Each node represents a layer4 channel ranked by ablation importance score: how much detection mAP drops when that channel is zeroed out on a held-out tile set. Edges represent co-activation strength above a 0.3 Pearson threshold, measured across 64 orthomosaic crops. The layout is force-directed, so clusters of tightly co-activating channels naturally pull together.

Use the Plotly toolbar to zoom, pan, and hover over individual nodes for channel index and importance score. The diagram is generated from circuit.npy and channel_importance.npy produced by the extraction notebook.

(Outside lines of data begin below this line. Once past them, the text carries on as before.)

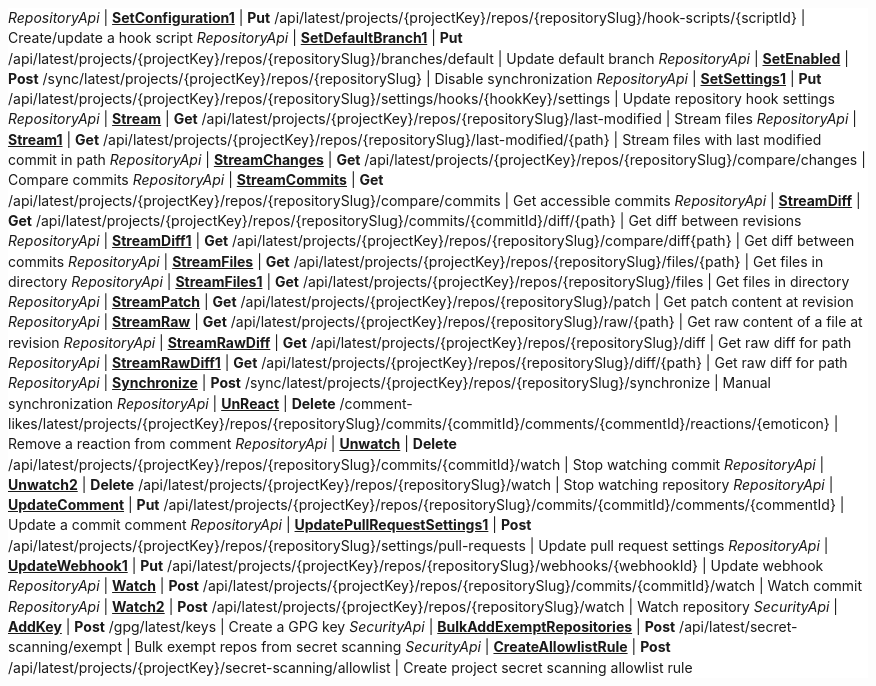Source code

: *RepositoryApi* | [**SetConfiguration1**](docs/RepositoryApi.md#setconfiguration1) | **Put** /api/latest/projects/{projectKey}/repos/{repositorySlug}/hook-scripts/{scriptId} | Create/update a hook script
*RepositoryApi* | [**SetDefaultBranch1**](docs/RepositoryApi.md#setdefaultbranch1) | **Put** /api/latest/projects/{projectKey}/repos/{repositorySlug}/branches/default | Update default branch
*RepositoryApi* | [**SetEnabled**](docs/RepositoryApi.md#setenabled) | **Post** /sync/latest/projects/{projectKey}/repos/{repositorySlug} | Disable synchronization
*RepositoryApi* | [**SetSettings1**](docs/RepositoryApi.md#setsettings1) | **Put** /api/latest/projects/{projectKey}/repos/{repositorySlug}/settings/hooks/{hookKey}/settings | Update repository hook settings
*RepositoryApi* | [**Stream**](docs/RepositoryApi.md#stream) | **Get** /api/latest/projects/{projectKey}/repos/{repositorySlug}/last-modified | Stream files
*RepositoryApi* | [**Stream1**](docs/RepositoryApi.md#stream1) | **Get** /api/latest/projects/{projectKey}/repos/{repositorySlug}/last-modified/{path} | Stream files with last modified commit in path
*RepositoryApi* | [**StreamChanges**](docs/RepositoryApi.md#streamchanges) | **Get** /api/latest/projects/{projectKey}/repos/{repositorySlug}/compare/changes | Compare commits
*RepositoryApi* | [**StreamCommits**](docs/RepositoryApi.md#streamcommits) | **Get** /api/latest/projects/{projectKey}/repos/{repositorySlug}/compare/commits | Get accessible commits
*RepositoryApi* | [**StreamDiff**](docs/RepositoryApi.md#streamdiff) | **Get** /api/latest/projects/{projectKey}/repos/{repositorySlug}/commits/{commitId}/diff/{path} | Get diff between revisions
*RepositoryApi* | [**StreamDiff1**](docs/RepositoryApi.md#streamdiff1) | **Get** /api/latest/projects/{projectKey}/repos/{repositorySlug}/compare/diff{path} | Get diff between commits
*RepositoryApi* | [**StreamFiles**](docs/RepositoryApi.md#streamfiles) | **Get** /api/latest/projects/{projectKey}/repos/{repositorySlug}/files/{path} | Get files in directory
*RepositoryApi* | [**StreamFiles1**](docs/RepositoryApi.md#streamfiles1) | **Get** /api/latest/projects/{projectKey}/repos/{repositorySlug}/files | Get files in directory
*RepositoryApi* | [**StreamPatch**](docs/RepositoryApi.md#streampatch) | **Get** /api/latest/projects/{projectKey}/repos/{repositorySlug}/patch | Get patch content at revision
*RepositoryApi* | [**StreamRaw**](docs/RepositoryApi.md#streamraw) | **Get** /api/latest/projects/{projectKey}/repos/{repositorySlug}/raw/{path} | Get raw content of a file at revision
*RepositoryApi* | [**StreamRawDiff**](docs/RepositoryApi.md#streamrawdiff) | **Get** /api/latest/projects/{projectKey}/repos/{repositorySlug}/diff | Get raw diff for path
*RepositoryApi* | [**StreamRawDiff1**](docs/RepositoryApi.md#streamrawdiff1) | **Get** /api/latest/projects/{projectKey}/repos/{repositorySlug}/diff/{path} | Get raw diff for path
*RepositoryApi* | [**Synchronize**](docs/RepositoryApi.md#synchronize) | **Post** /sync/latest/projects/{projectKey}/repos/{repositorySlug}/synchronize | Manual synchronization
*RepositoryApi* | [**UnReact**](docs/RepositoryApi.md#unreact) | **Delete** /comment-likes/latest/projects/{projectKey}/repos/{repositorySlug}/commits/{commitId}/comments/{commentId}/reactions/{emoticon} | Remove a reaction from comment
*RepositoryApi* | [**Unwatch**](docs/RepositoryApi.md#unwatch) | **Delete** /api/latest/projects/{projectKey}/repos/{repositorySlug}/commits/{commitId}/watch | Stop watching commit
*RepositoryApi* | [**Unwatch2**](docs/RepositoryApi.md#unwatch2) | **Delete** /api/latest/projects/{projectKey}/repos/{repositorySlug}/watch | Stop watching repository
*RepositoryApi* | [**UpdateComment**](docs/RepositoryApi.md#updatecomment) | **Put** /api/latest/projects/{projectKey}/repos/{repositorySlug}/commits/{commitId}/comments/{commentId} | Update a commit comment
*RepositoryApi* | [**UpdatePullRequestSettings1**](docs/RepositoryApi.md#updatepullrequestsettings1) | **Post** /api/latest/projects/{projectKey}/repos/{repositorySlug}/settings/pull-requests | Update pull request settings
*RepositoryApi* | [**UpdateWebhook1**](docs/RepositoryApi.md#updatewebhook1) | **Put** /api/latest/projects/{projectKey}/repos/{repositorySlug}/webhooks/{webhookId} | Update webhook
*RepositoryApi* | [**Watch**](docs/RepositoryApi.md#watch) | **Post** /api/latest/projects/{projectKey}/repos/{repositorySlug}/commits/{commitId}/watch | Watch commit
*RepositoryApi* | [**Watch2**](docs/RepositoryApi.md#watch2) | **Post** /api/latest/projects/{projectKey}/repos/{repositorySlug}/watch | Watch repository
*SecurityApi* | [**AddKey**](docs/SecurityApi.md#addkey) | **Post** /gpg/latest/keys | Create a GPG key
*SecurityApi* | [**BulkAddExemptRepositories**](docs/SecurityApi.md#bulkaddexemptrepositories) | **Post** /api/latest/secret-scanning/exempt | Bulk exempt repos from secret scanning
*SecurityApi* | [**CreateAllowlistRule**](docs/SecurityApi.md#createallowlistrule) | **Post** /api/latest/projects/{projectKey}/secret-scanning/allowlist | Create project secret scanning allowlist rule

Scroll horizontally within the viewer on smaller screens. Zoom and pan controls are in the Plotly toolbar (top-right of the diagram).

Reading the diagram

Node size scales with importance score — larger nodes are the channels whose ablation causes the biggest mAP drop. The top-5 channels by importance form the circuit's core; removing them together drops detection recall by ~40% on the test set.

Edge weight (line thickness) reflects mean co-activation across crops. Dense clusters typically correspond to spatially adjacent feature detectors that fire together on pot-shaped objects; sparser cross-cluster edges indicate feature combinations that matter for discrimination against similar objects (bowls, cups).